Depremden etkilenen bazı noktalarda kalıcı konut çalışmalarında başlandığını duyuran TOKİ Başkanı Ömer Bulut, “Dün itibarı ile depremden etkilenen İslahiye, Nurdağı, Kilis ve Adıyaman Kahta’da kalıcı konutlarımıza başladık. Bu bölgelerin zemin açısından projeleri daha önce hazırdı. Ufak bir revizyon yapmak suretiyle Bu projelerimizi tamamen hazır hale getirdik” dedi.
“Fay hattına en az 500 metre uzak kalmak suretiyle çalışmalarımızı yürütüyoruz”
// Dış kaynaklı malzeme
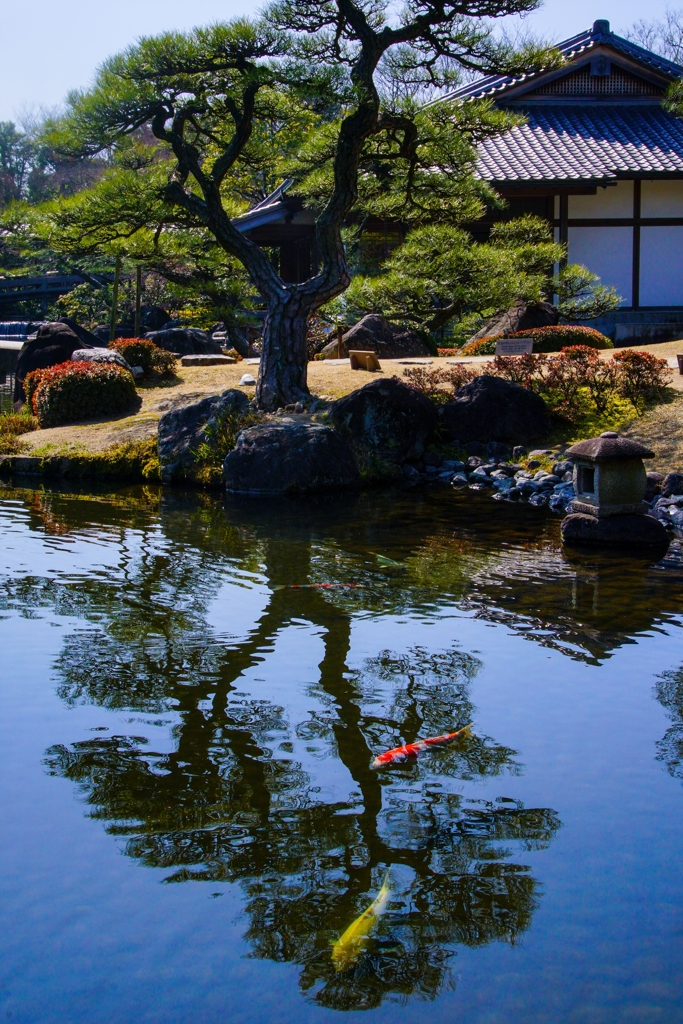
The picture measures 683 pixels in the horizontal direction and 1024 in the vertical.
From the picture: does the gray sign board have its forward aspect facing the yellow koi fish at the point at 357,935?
yes

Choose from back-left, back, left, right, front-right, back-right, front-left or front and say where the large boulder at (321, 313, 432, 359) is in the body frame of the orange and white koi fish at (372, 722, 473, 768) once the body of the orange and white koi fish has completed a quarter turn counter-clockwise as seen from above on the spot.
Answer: back-left

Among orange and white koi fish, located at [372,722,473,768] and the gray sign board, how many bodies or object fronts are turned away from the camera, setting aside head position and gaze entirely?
0

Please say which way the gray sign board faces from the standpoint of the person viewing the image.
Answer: facing the viewer

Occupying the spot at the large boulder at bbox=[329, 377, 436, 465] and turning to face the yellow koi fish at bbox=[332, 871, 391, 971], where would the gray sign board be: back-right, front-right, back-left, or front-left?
back-left

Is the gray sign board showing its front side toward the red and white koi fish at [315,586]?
yes

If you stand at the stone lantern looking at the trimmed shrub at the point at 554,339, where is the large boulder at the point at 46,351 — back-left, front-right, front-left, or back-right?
front-left

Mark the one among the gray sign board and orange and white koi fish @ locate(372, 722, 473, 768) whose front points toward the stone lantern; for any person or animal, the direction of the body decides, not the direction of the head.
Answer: the gray sign board

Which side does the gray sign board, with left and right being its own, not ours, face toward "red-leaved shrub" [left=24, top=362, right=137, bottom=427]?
right

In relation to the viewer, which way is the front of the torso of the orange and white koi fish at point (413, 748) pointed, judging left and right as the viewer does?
facing the viewer and to the left of the viewer

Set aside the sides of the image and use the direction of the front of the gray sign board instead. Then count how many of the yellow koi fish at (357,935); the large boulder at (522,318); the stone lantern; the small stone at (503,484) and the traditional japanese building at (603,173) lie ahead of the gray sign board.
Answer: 3

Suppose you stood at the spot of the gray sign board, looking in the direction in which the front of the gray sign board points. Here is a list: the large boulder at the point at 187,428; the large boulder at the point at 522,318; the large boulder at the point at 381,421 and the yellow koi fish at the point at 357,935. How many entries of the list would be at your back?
1
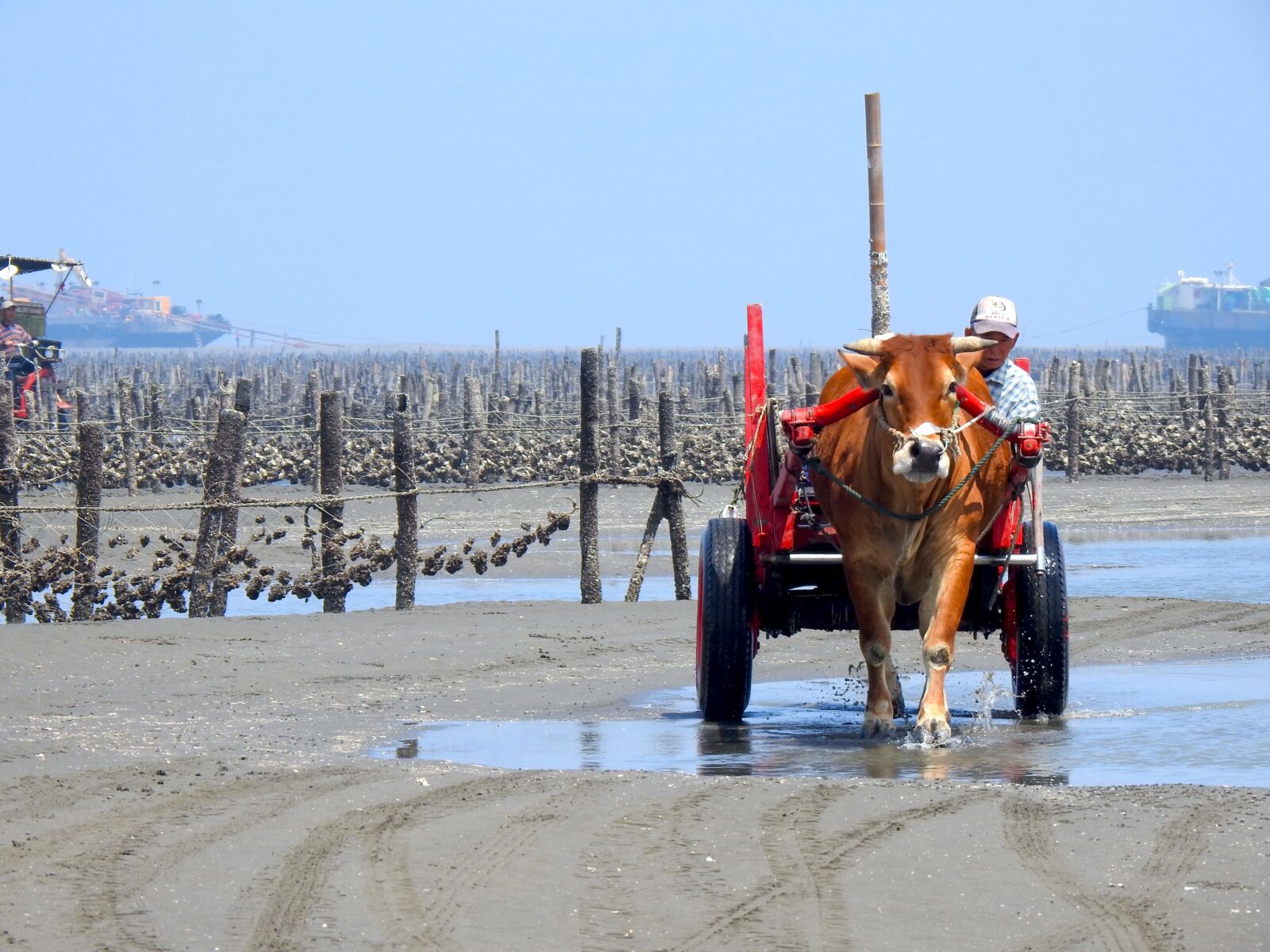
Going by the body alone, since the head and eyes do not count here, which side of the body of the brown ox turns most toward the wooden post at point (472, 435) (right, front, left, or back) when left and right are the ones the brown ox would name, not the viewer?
back

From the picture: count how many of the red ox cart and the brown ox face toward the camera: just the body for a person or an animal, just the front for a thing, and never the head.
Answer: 2

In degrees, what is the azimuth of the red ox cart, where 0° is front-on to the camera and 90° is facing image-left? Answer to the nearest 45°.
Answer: approximately 0°

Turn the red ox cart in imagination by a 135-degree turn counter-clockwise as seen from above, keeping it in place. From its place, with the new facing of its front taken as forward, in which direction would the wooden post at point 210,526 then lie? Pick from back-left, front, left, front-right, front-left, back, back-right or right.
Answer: left

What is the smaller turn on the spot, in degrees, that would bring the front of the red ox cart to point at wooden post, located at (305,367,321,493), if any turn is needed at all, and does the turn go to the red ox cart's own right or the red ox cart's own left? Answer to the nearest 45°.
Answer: approximately 180°

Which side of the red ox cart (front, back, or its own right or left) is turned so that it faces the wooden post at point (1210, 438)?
back

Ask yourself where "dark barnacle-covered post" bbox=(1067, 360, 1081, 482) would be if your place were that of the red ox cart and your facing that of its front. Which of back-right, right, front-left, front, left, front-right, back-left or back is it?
back

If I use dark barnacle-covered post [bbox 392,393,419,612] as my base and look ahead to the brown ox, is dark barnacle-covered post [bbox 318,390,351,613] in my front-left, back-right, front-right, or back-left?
back-right

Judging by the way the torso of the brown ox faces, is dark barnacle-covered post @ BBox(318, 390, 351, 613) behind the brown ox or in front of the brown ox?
behind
Bölgede fay hattına uzaklığı çok önemsediklerini ve minimum uzaklığı 500 metre olarak belirlediklerini de belirten Ömer Bulut, “Depremlerde bizlere en çok olumsuz etkileyen hususların en başında fay hattı ve fay hattının sakınım bandı geliyor. Teknik açıdan fay hattına 50-100 metreye kadar yakınlığa izin verilse dahi biz TOKİ olarak bugün başladığımız bütün rezerv konut alanlarımızda fay hattına en az 500 metre uzak kalmak suretiyle çalışmalarımızı yürütüyoruz. İkinci olarak da zeminin hem taşıma gücü açısından, hem sıvılaşma açısından hem de yeraltı su seviyesinin yüksek olduğu yerlerden kaçmak suretiyle daha çok zemini sağlam olan kayalık ya da kireç taşı olan bölgelerde uygulamalarımızı yapıyoruz” şeklinde konuştu.
“Fay hattına uzaklık, zemin-kat yüksekliği ve tünel kalıp sistem 3 ana faktör olacak”
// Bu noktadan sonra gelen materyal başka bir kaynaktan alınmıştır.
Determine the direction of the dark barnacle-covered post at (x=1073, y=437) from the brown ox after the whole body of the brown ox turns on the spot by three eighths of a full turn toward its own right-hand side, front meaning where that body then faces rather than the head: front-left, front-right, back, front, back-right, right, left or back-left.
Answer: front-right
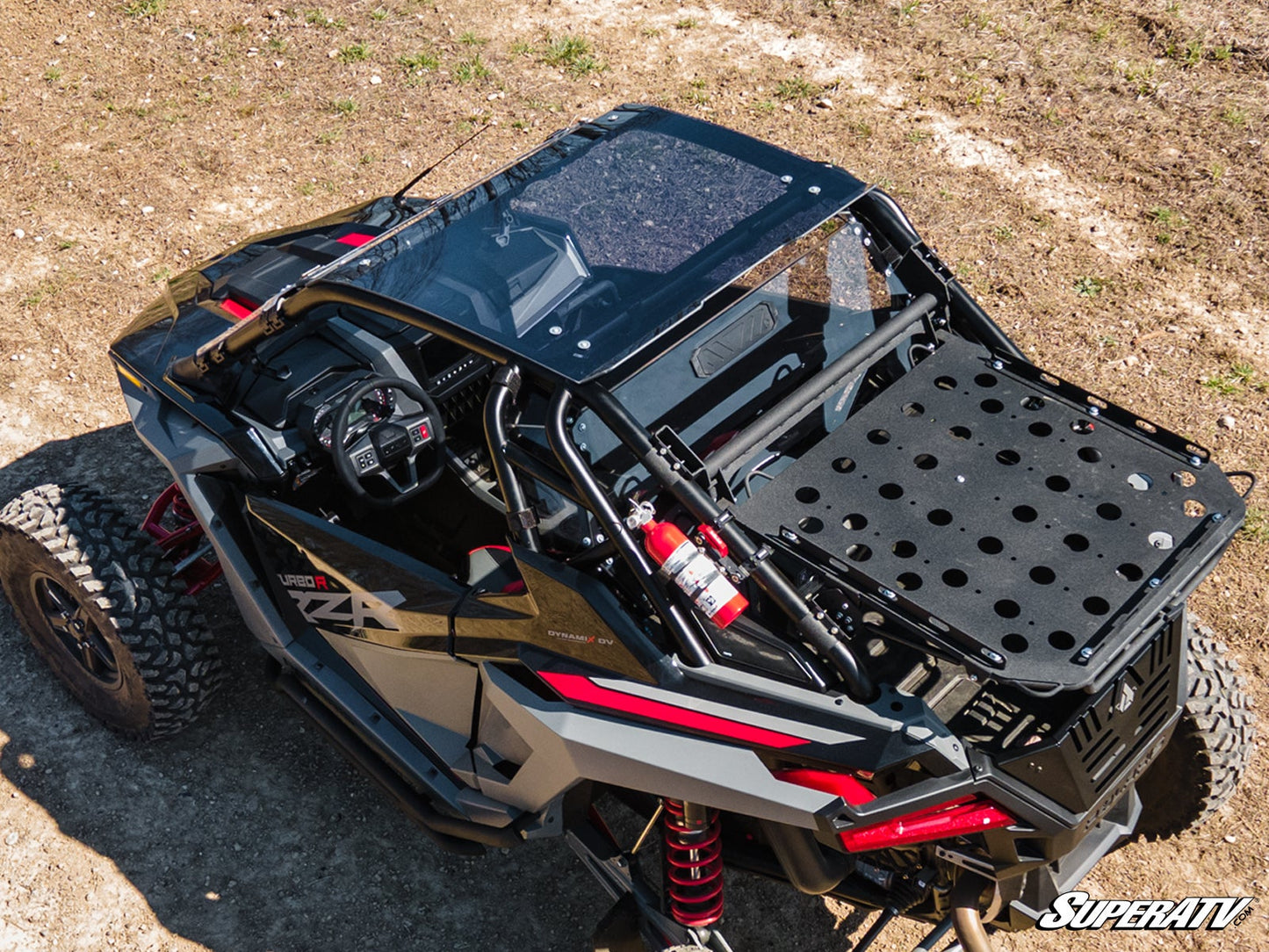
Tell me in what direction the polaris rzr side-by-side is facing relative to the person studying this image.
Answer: facing away from the viewer and to the left of the viewer
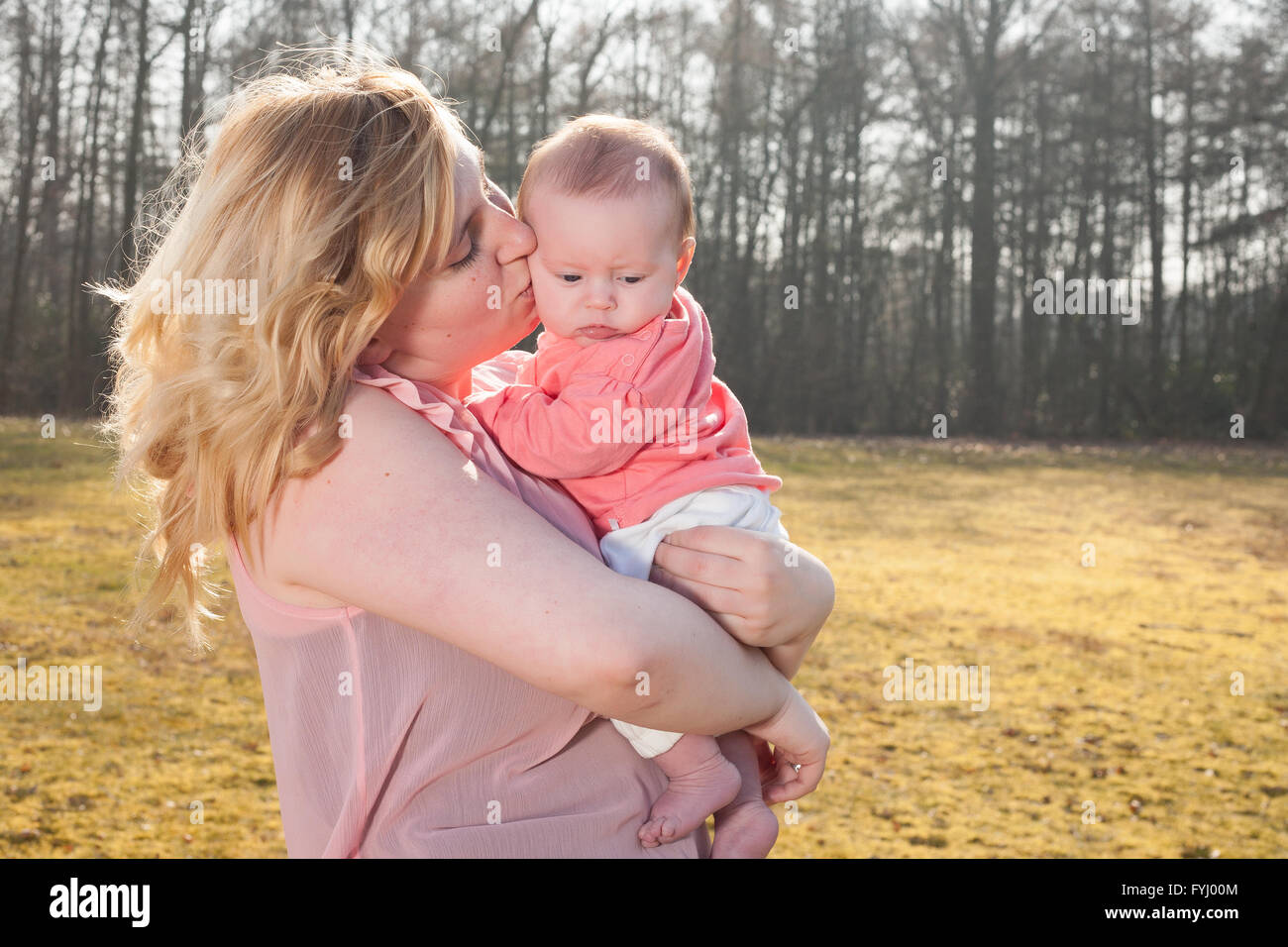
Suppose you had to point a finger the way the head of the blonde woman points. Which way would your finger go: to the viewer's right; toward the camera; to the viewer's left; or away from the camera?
to the viewer's right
Yapılacak konutlarda 3 ana faktöre dikkat edileceğini söyleyen Bulut, “Bir kaçındığımız konuda yüksek yapılaşma. Zaten son 250-300 bin konutta zemin +3, +4 ya da +5 yapılaşma olmuştu. Bu depremde 3 tane öne çıkan faktör var. Zemin fay hattına uzaklık ve kat yüksekliği. Bir de buna TOKİ’nin tünel kalıp sistemi ile yapmış olduğu, yani taşıyıcı elemanlarının güçlü olduğu sistemi eklediğimiz zaman sürekli başladığımız projelerimizin teknik uygunluğu da ortaya çıkmış oluyor” ifadelerini kullandı.
“Çalışmalarımız numune alma ve laboratuvar süreciyle devam ediyor”
Gaziantep’in Nurdağı ilçesinde yapılan çalışmaların numune alma ve laboratuvar süreciyle devam ettiğini de açıklayan Bulut, “Şu anda da Nurdağı’nda bazı çalışmalarımız devam ediyor. Bazı çalışmalarımız ise numune alınmak suretiyle laboratuvarda yapılıyor. Zemin için karot numuneleri alınıyor, yine kilt gibi yerlerden farklı numuneler alınmak suretiyle bunlar da laboratuvarlarda değerlendirilerek projelendirme aşamasında hangi değerleri esas alacağımızı ortaya çıkaracak. İlk etapta çok önem arz eden fay hatlarından ya da fay hatları doğrultusunda olan bölgelerden mümkün olduğunca fazlası sıyrılmak, zemini kireç taşı ya da kayalardan seçmek ve yapım tekniği açısından da tünel kalıp sistemini kullanmak ile az katlı Yapı yapmak şu an itibariyle işe başlamak için önümüzdeki olumlu durumlar. Biz de çalışmalarımızı bu yönde sürdürüyoruz” diye konuştu.